Once you dose peptides, they get hammered, chain-sawed, and burned down to the ground. I love coming up with verbs to describe the process, I have to admit. If you saw a plot of blood levels after dosing a typical peptide drug, you'd see just what I mean. It takes a pretty specialized protein to circulate around after an i.v. dose without getting enzymatically ripped to shreds, and as for oral dosing, you can forget it. The gut is very efficient at grinding every protein it sees down to its component amino acids.


So Entremed's compounds were flying into a stiff breeze from the beginning. And, as so often happens, anti-angiogenesis as a cancer therapy has turned out to be more complicated than anyone thought. (If you work in the drug industry, you could take that last phrase and turn it into a keyboard macro to save time. It's practically our motto.) There are many, many possible targets in the field, and we're not that sure which ones are most likely to work. And a lot of them are so biologically similar that it's hard to make selective drugs that work against them, anyway, thus many clinical candidates turn out to have a large and ill-defined footprint. To add to the confusion, different types of tumors express different amounts of these various target proteins, and their relative importance is surely all over the place as well. Not that we know yet, of course. And I'm only talking about the cases where vascularization is thought to be important; many other sorts of tumors are poor candidates for anti-angiogeneic therapies right from the start.

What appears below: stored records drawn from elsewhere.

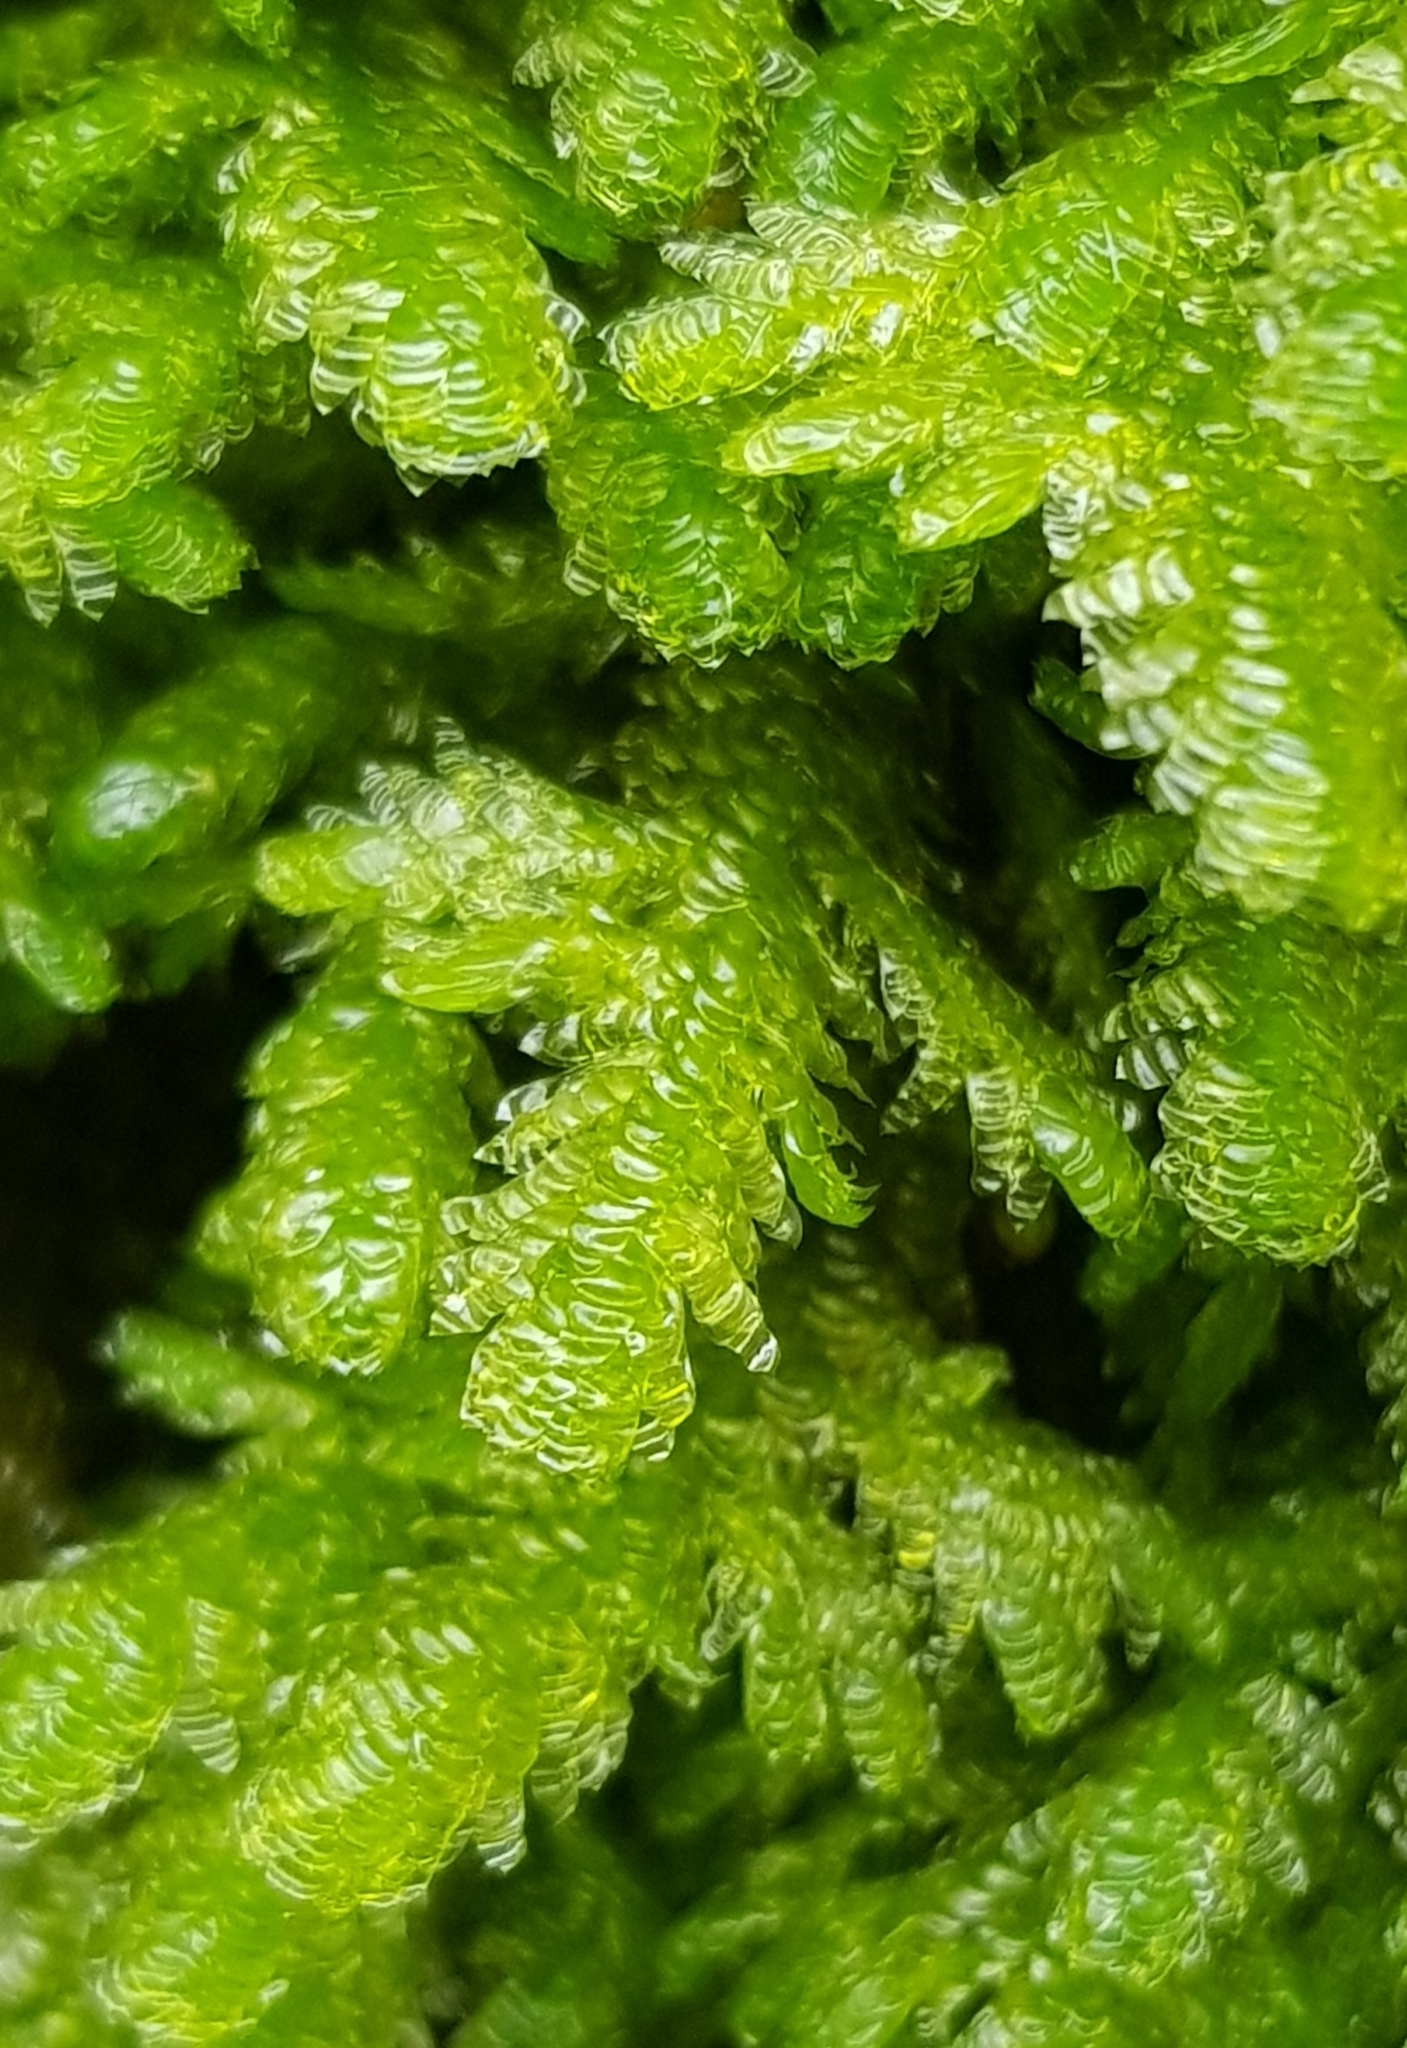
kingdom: Plantae
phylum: Bryophyta
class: Bryopsida
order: Hypnales
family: Neckeraceae
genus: Exsertotheca
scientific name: Exsertotheca crispa
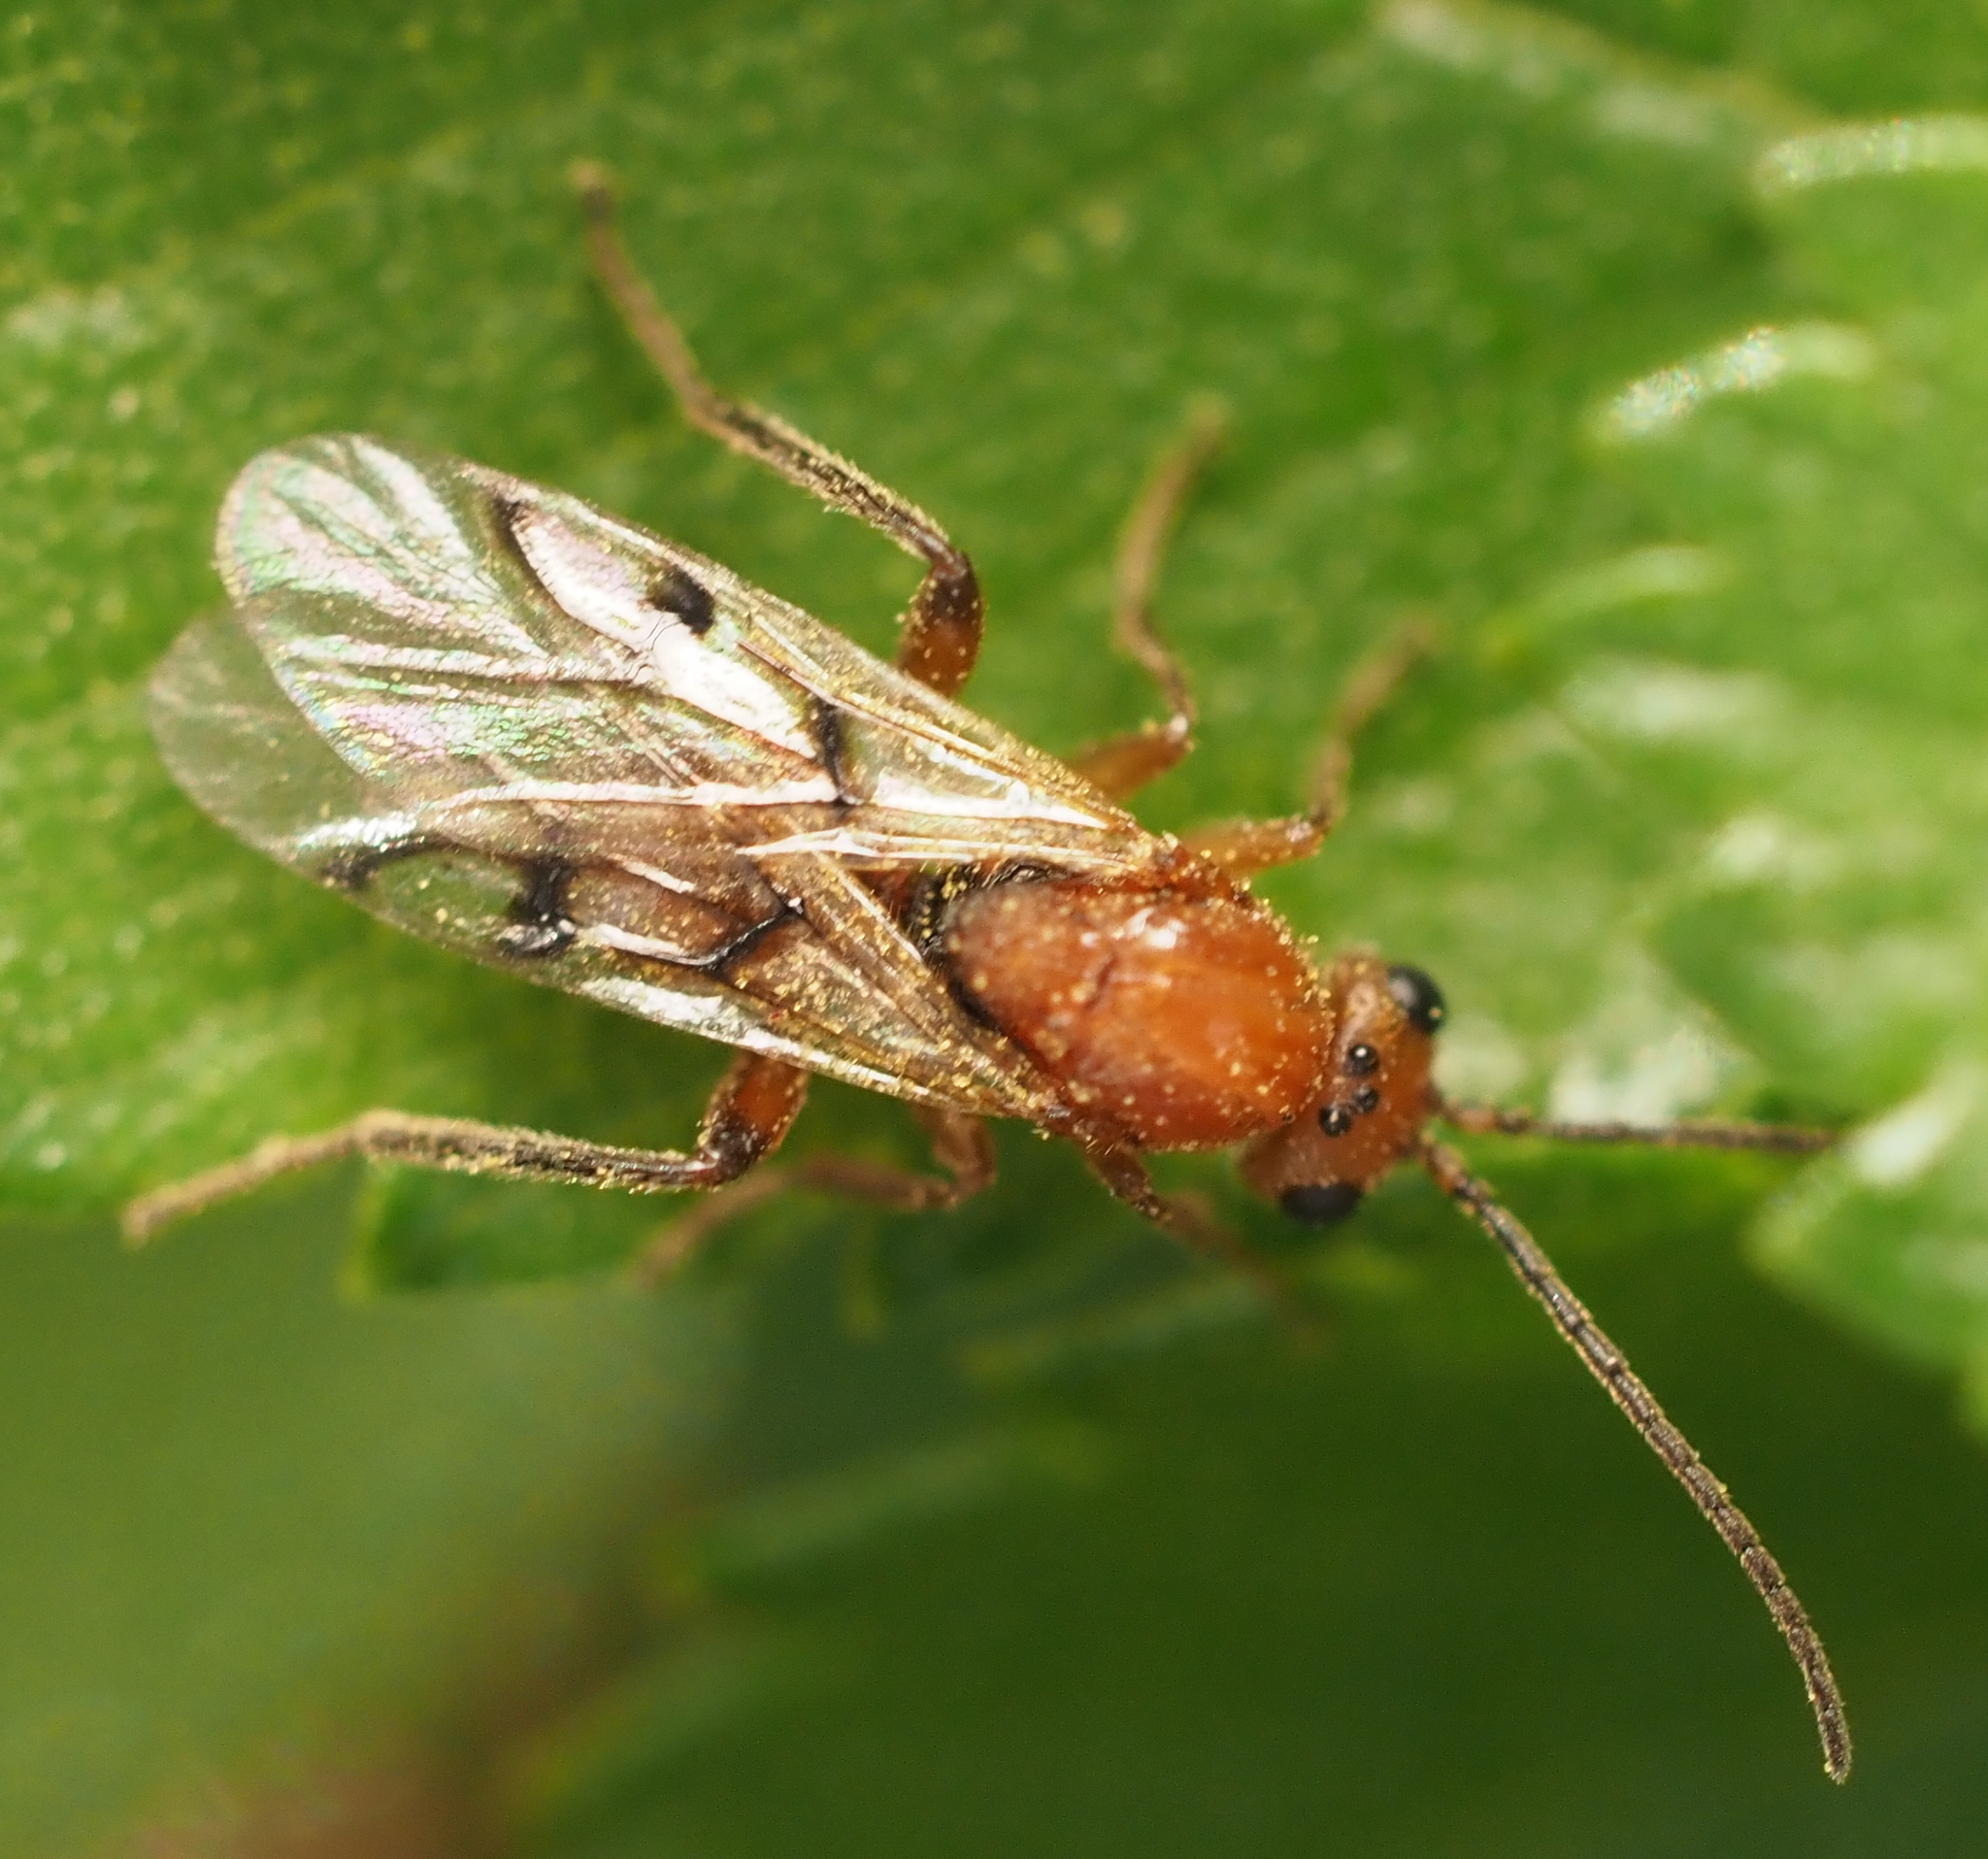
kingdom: Animalia
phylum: Arthropoda
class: Insecta
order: Hymenoptera
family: Cynipidae
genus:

No, these compounds have been doomed for years, as far as I can see. They were long shots even when the Times sent Entremed on its insane ride up to nearly $100/share. I remember scoffing at the article when it came out, and I remember trying to go short the company's stock (couldn't get the shares to borrow.) But while all this was happening, people were getting their hopes up, desperate patients who thought that this might be their chance for survival. How many of them who read that article are still alive today?


I'm normally a pretty optimistic person, but I make an exception for my work. We should never let people get their hopes up. Not until we're really, really sure. We don't know enough. This whole situation wasn't Entremed's fault, and it certainly wasn't Judah Folkman's. This one gets chalked up to the New York Times.